13.9.11

Sekaleng Kopi Biru

13 September 2010. Bulan menjadi satu-satunya ornamen yang tertempel di langit ketika malam telah tiba. Tanpa bintang, hanya suara kendaraan yang hilir mudik. Aku melangkah ke sebuah mini market kecil, mengambil sekaleng kenangan yang telah dingin. Sekaleng kopi rasa Moccacino ukuran 200ml berwarna biru, yang aku sendiri tak tahu telah berapa lama tak disentuh.

Kakiku terhenti di depan kasir, sambil merogoh dompet di kantong untuk membayar sekaleng kopi tadi. Dan aku pun melihat sekotak Marlboro hijau tersusun rapih di belakang meja kasir.

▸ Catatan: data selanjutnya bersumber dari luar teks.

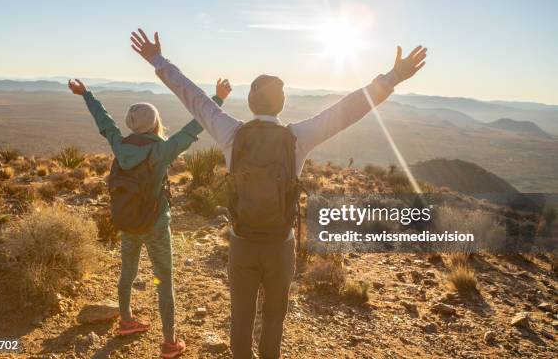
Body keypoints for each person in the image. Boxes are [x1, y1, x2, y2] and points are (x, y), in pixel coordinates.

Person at [129, 27, 427, 359]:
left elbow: (193, 97)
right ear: (282, 104)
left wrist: (157, 59)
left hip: (242, 243)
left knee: (240, 318)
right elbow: (347, 110)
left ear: (251, 102)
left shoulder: (232, 133)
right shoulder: (297, 137)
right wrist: (392, 77)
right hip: (280, 245)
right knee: (274, 319)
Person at [67, 76, 231, 358]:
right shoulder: (161, 150)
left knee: (128, 271)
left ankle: (127, 321)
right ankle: (170, 343)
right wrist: (217, 100)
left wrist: (86, 94)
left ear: (132, 124)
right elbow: (194, 128)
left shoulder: (120, 145)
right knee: (162, 279)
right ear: (155, 123)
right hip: (155, 224)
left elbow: (105, 122)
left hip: (127, 221)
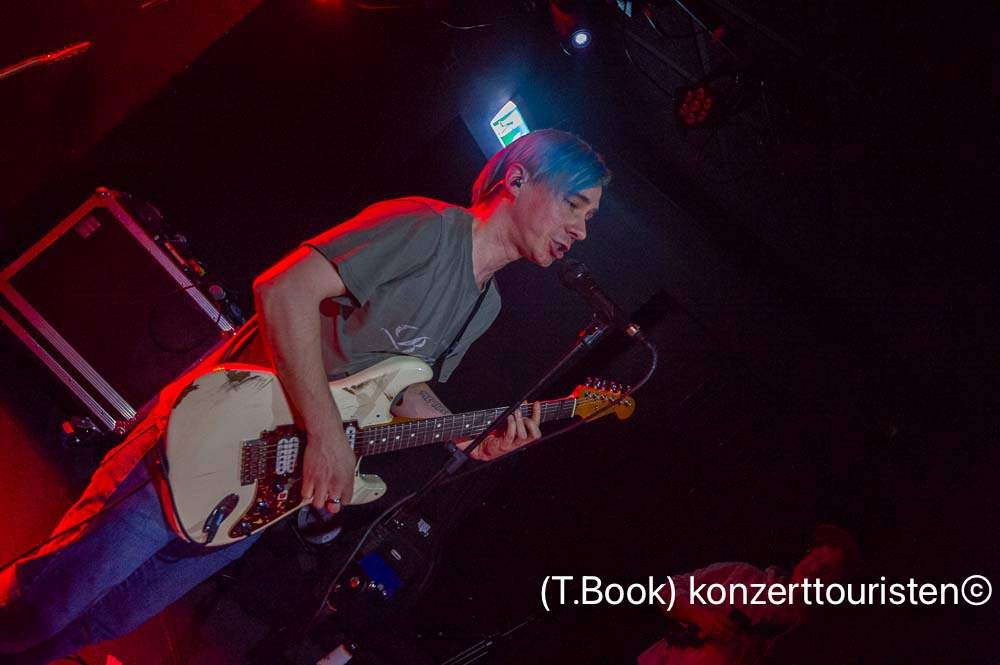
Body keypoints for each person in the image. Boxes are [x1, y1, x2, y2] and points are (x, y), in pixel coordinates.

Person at [0, 129, 611, 663]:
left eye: (588, 217)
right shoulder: (425, 228)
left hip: (266, 483)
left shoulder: (485, 305)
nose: (580, 231)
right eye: (574, 204)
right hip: (215, 431)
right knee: (48, 601)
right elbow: (283, 289)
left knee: (106, 620)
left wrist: (468, 438)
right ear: (517, 179)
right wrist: (324, 435)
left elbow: (401, 385)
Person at [638, 524, 861, 665]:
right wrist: (701, 616)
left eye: (826, 569)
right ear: (805, 556)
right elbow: (666, 591)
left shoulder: (805, 640)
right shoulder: (742, 575)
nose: (814, 569)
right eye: (816, 558)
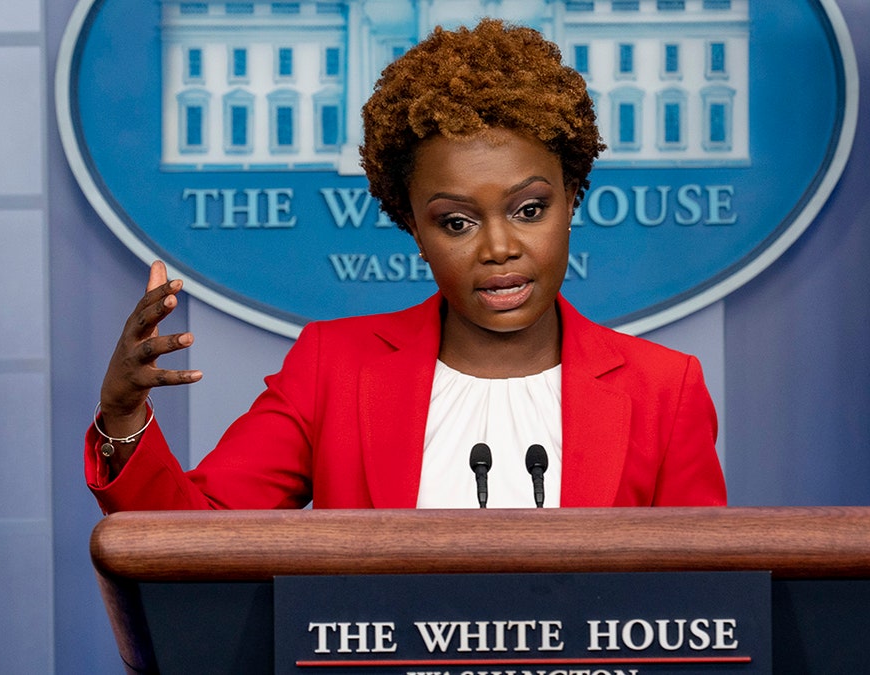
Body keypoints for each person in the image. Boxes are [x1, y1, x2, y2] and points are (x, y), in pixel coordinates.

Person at [86, 19, 726, 512]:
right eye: (457, 222)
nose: (499, 247)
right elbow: (195, 541)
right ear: (413, 228)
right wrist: (123, 418)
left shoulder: (664, 391)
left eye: (529, 209)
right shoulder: (330, 368)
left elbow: (706, 609)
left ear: (571, 201)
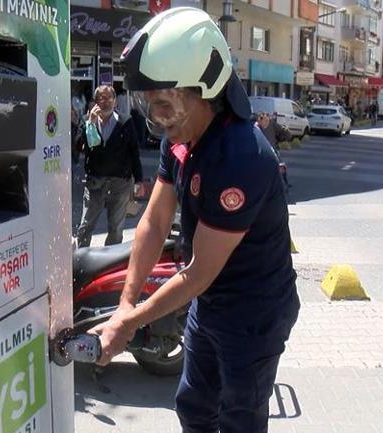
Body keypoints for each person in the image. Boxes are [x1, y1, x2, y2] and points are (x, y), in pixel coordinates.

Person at [89, 8, 299, 433]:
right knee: (195, 408)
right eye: (150, 104)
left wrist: (128, 323)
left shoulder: (241, 157)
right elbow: (154, 219)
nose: (156, 117)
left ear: (203, 91)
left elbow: (200, 271)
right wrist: (126, 303)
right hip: (209, 302)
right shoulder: (181, 133)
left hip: (253, 312)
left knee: (240, 418)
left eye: (164, 103)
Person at [74, 84, 144, 248]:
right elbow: (78, 146)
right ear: (95, 101)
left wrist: (139, 180)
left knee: (116, 229)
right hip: (95, 183)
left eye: (109, 98)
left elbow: (134, 151)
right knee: (86, 227)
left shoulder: (126, 121)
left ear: (115, 101)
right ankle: (81, 263)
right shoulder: (87, 120)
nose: (105, 102)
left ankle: (109, 264)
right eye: (101, 98)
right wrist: (89, 123)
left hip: (120, 183)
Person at [256, 112, 292, 188]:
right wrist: (285, 135)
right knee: (281, 166)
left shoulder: (253, 125)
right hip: (271, 149)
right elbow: (285, 133)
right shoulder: (271, 123)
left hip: (258, 150)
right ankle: (285, 183)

Hai kamu yang disana, apakah rokok yang kamu biasa hisap masih rokok yang sama atau sudah berubah? Atau mungkin kamu sudah tidak merokok lagi? Nyaris 2 bulan kita tidak bertemu, aku tak tahu bagaimana kabarmu. Ponsel hanya digunakan untuk kabar bohong belaka, aku tahu itu.

Seteguk sudah kopi itu kuminum. Pahit kopi dan rasa cokelat terasa di pangkal lidah. Rasa itu masih sama, hanya saja kali ini kuganti dengan cokelat, bukan susu seperti yang waktu itu kau traktir. Sambil berjalan  kuteguk lagi kopi tersebut. Nyaris 3 bulan dari waktu kita minum kopi bersama. Kopi yang biasa kau minum untuk tetap terbangun. Kopi yang biasa kau minum untuk tetap melihat masa depan. Dan sekarang giliran aku yang meminum kopi tersebut.

Hai kamu yang biasa mengajariku cara untuk hidup, kamu tak perlu repot-repot lagi datang dengan wujud seorang guru. Untuk sekarang, esok, dan seterusnya. Kamu tak perlu khawatir, sekaleng kopi cukup untuk menemaniku pada malam ini. Untuk esok, dan juga seterusnya.